Grammar of Starlark
==================

File = {Statement | newline} eof .

Statement = DefStmt | IfStmt | ForStmt | WhileStmt | SimpleStmt .

DefStmt = 'def' identifier '(' [Parameters [',']] ')' ':' Suite .

Parameters = Parameter {',' Parameter}.

Parameter = identifier | identifier '=' Test | '*' | '*' identifier | '**' identifier .

IfStmt = 'if' Test ':' Suite {'elif' Test ':' Suite} ['else' ':' Suite] .

ForStmt = 'for' LoopVariables 'in' Expression ':' Suite .

WhileStmt = 'while' Test ':' Suite .

Suite = [newline indent {Statement} outdent] | SimpleStmt .

SimpleStmt = SmallStmt {';' SmallStmt} [';'] '\n' .
# NOTE: '\n' optional at EOF

SmallStmt = ReturnStmt
          | BreakStmt | ContinueStmt | PassStmt
          | AssignStmt
          | ExprStmt
          | LoadStmt
          .

ReturnStmt   = 'return' [Expression] .
BreakStmt    = 'break' .
ContinueStmt = 'continue' .
PassStmt     = 'pass' .
AssignStmt   = Expression ('=' | '+=' | '-=' | '*=' | '/=' | '//=' | '%=' | '&=' | '|=' | '^=' | '<<=' | '>>=') Expression .
ExprStmt     = Expression .

LoadStmt = 'load' '(' string {',' [identifier '='] string} [','] ')' .

Test = LambdaExpr
     | IfExpr
     | PrimaryExpr
     | UnaryExpr
     | BinaryExpr
     .

LambdaExpr = 'lambda' [Parameters] ':' Test .

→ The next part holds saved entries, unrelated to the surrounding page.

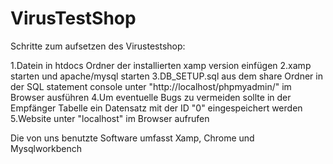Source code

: # VirusTestShop

Schritte zum aufsetzen des Virustestshop:

  1.Datein in htdocs Ordner der installierten xamp version einfügen
  2.xamp starten und apache/mysql starten
  3.DB_SETUP.sql aus dem share Ordner in der SQL statement console unter "http://localhost/phpmyadmin/" im Browser ausführen
  4.Um eventuelle Bugs zu vermeiden sollte in der Empfänger Tabelle ein Datensatz mit der ID "0" eingespeichert werden
  5.Website unter "localhost" im Browser aufrufen

Die von uns benutzte Software umfasst Xamp, Chrome und Mysqlworkbench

IfExpr = Test 'if' Test 'else' Test .

PrimaryExpr = Operand
            | PrimaryExpr DotSuffix
            | PrimaryExpr CallSuffix
            | PrimaryExpr SliceSuffix
            .

Operand = identifier
        | int | float | string
        | ListExpr | ListComp
        | DictExpr | DictComp
        | '(' [Expression [',']] ')'
        | ('-' | '+') PrimaryExpr
        .

DotSuffix   = '.' identifier .
CallSuffix  = '(' [Arguments [',']] ')' .
SliceSuffix = '[' [Expression] [':' Test [':' Test]] ']' .

Arguments = Argument {',' Argument} .
Argument  = Test | identifier '=' Test | '*' Test | '**' Test .

ListExpr = '[' [Expression [',']] ']' .
ListComp = '[' Test {CompClause} ']'.

DictExpr = '{' [Entries [',']] '}' .
DictComp = '{' Entry {CompClause} '}' .
Entries  = Entry {',' Entry} .
Entry    = Test ':' Test .

CompClause = 'for' LoopVariables 'in' Test | 'if' Test .

UnaryExpr = 'not' Test .

BinaryExpr = Test {Binop Test} .

Binop = 'or'
      | 'and'
      | '==' | '!=' | '<' | '>' | '<=' | '>=' | 'in' | 'not' 'in'
      | '|'
      | '^'
      | '&'
      | '-' | '+'
      | '*' | '%' | '/' | '//'
      .

Expression = Test {',' Test} .
# NOTE: trailing comma permitted only when within [...] or (...).

LoopVariables = PrimaryExpr {',' PrimaryExpr} .


# Notation (similar to Go spec):
- lowercase and 'quoted' items are lexical tokens.
- Capitalized names denote grammar productions.
- (...) implies grouping
- x | y means either x or y.
- [x] means x is optional
- {x} means x is repeated zero or more times
- The end of each declaration is marked with a period.

# Tokens
- spaces: newline, eof, indent, outdent.
- identifier.
- literals: string, int, float.
- plus all quoted tokens such as '+=', 'return'.

# Notes:
- Ambiguity is resolved using operator precedence.
- The grammar does not enforce the legal order of params and args,
  nor that the first compclause must be a 'for'.

TODO:
- explain how the lexer generates indent, outdent, and newline tokens.
- why is unary NOT separated from unary - and +?
- the grammar is (mostly) in LL(1) style so, for example,
  dot expressions are formed suffixes, not complete expressions,
  which makes the spec harder to read.  Reorganize into non-LL(1) form?